John Moody

Personal information
- Date of birth: 1 November 1904
- Place of birth: Heeley, Sheffield, England
- Date of death: 23 April 1963 (aged 58)
- Height: 5 ft 8 in (1.73 m)
- Position(s): Goalkeeper

Senior career*
- Years: Team / Apps / (Gls)
- 1925–1928: Arsenal / 6 / (0)
- 1928–1930: Bradford Park Avenue
- 1930–1931: Doncaster Rovers
- 1931–1933: Manchester United / 50 / (0)
- 1933–1939: Chesterfield

= John Moody (footballer) =

English footballer

John Moody (1 November 1904 – 23 April 1963) was an English footballer. His regular position was as a goalkeeper.

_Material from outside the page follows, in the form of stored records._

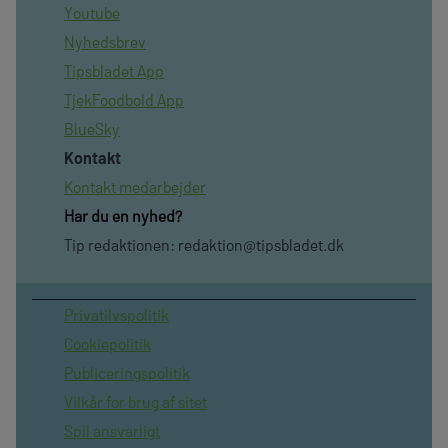
Youtube
Nyhedsbrev
Tipsbladet App
TjekFoodbold App
BlueSky
Kontakt
Kontakt medarbejder
Har du en nyhed?
Tip redaktionen:
redaktion@tipsbladet.dk
Privatilvspolitik
Cookiepolitik
Publiceringspolitik
Vilkår for brug af sitet
Spil ansvarligt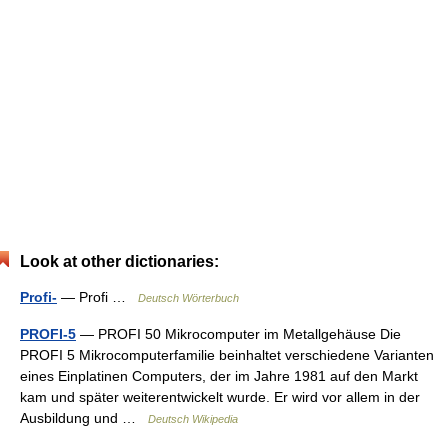
Look at other dictionaries:
Profi-
— Profi …
Deutsch Wörterbuch
PROFI-5
— PROFI 50 Mikrocomputer im Metallgehäuse Die
PROFI 5 Mikrocomputerfamilie beinhaltet verschiedene Varianten
eines Einplatinen Computers, der im Jahre 1981 auf den Markt
kam und später weiterentwickelt wurde. Er wird vor allem in der
Ausbildung und …
Deutsch Wikipedia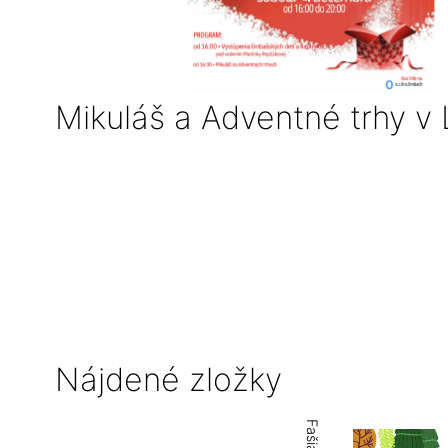
Mikuláš a Adventné trhy 
Nájdené zložky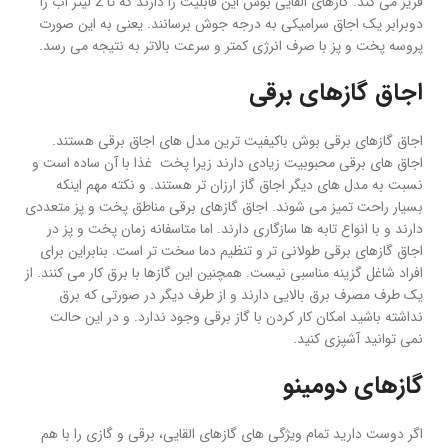
فریز می کند. گازهای القایی بوش این قابلیت را دارند که تا 2 لیتر آب را
دوبرابر یک اجاق سرامیکی به درجه جوش برسانند. یعنی به این صورت
پروسه پخت و پز با صرف انرژی کمتر و سرعت بالاتر به نتیجه می رسد.
اجاق گازهای برقی
اجاق گازهای برقی بوش باکیفیت ترین مدل های اجاق برقی هستند.
اجاق های برقی محبوبیت زیادی دارند زیرا پخت غذا با آن ساده است و
نسبت به مدل های دیگر اجاق گاز ارزان تر هستند. و نکته مهم اینکه
بسیار راحت تمیز می شوند. اجاق گازهای برقی مناطق پخت و پز متعددی
دارند و با انواع تابه ها سازگاری دارند. اما متاسفانه زمان پخت و پز در
اجاق گازهای برقی طولانی تر و تنظیم دما سخت تر است. بنابراین برای
افراد شاغل گزینه مناسبی نیست. همچنین این گازها با برق کار می کنند. از
یک طرف مصرف برق بالایی دارند و از طرف دیگر در صورتی که برق
نداشته باشید امکان کار کردن با گاز برقی وجود ندارد. و در این حالت
نمی توانید آشپزی کنید.
گازهای دومینو
اگر دوست دارید تمام ویژگی های گازهای القایی، برقی و گازی را با هم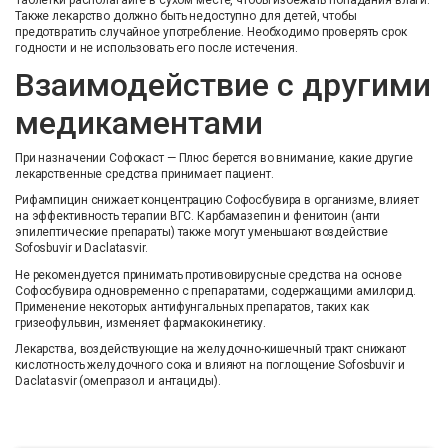
Также лекарство должно быть недоступно для детей, чтобы
предотвратить случайное употребление. Необходимо проверять срок
годности и не использовать его после истечения.
Взаимодействие с другими
медикаментами
При назначении Софокаст — Плюс берется во внимание, какие другие
лекарственные средства принимает пациент.
Рифампицин снижает концентрацию Софосбувира в организме, влияет
на эффективность терапии ВГС. Карбамазепин и фенитоин (анти
эпилептические препараты) также могут уменьшают воздействие
Sofosbuvir и Daclatasvir.
Не рекомендуется принимать противовирусные средства на основе
Софосбувира одновременно с препаратами, содержащими амилорид.
Применение некоторых антифунгальных препаратов, таких как
гризеофульвин, изменяет фармакокинетику.
Лекарства, воздействующие на желудочно-кишечный тракт снижают
кислотность желудочного сока и влияют на поглощение Sofosbuvir и
Daclatasvir (омепразол и антациды).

Moody was born in Heeley, Sheffield and first played in local football in the Sheffield Amateur League. He was signed by Herbert Chapman's Arsenal in August 1925 but was initially fourth-choice goalkeeper behind Jock Robson, Bill Harper and Dan Lewis. He didn't make his first team debut for nearly two years, it coming in a 3–2 defeat away to Bury on 4 May 1927. Moody went on to keep goal in the final match of 1926-27, a 4-0 North London derby win, and covered for Lewis the following season in four matches while the latter was injured; his final game was a 6–4 defeat at Sheffield United on 7 January 1928.

After just six games in three years at Arsenal, Moody moved to Bradford Park Avenue in the 1928 close season. He spent two years at Bradford before stints at Doncaster Rovers, Manchester United and finally Chesterfield, winning the Third Division North title in 1935-36.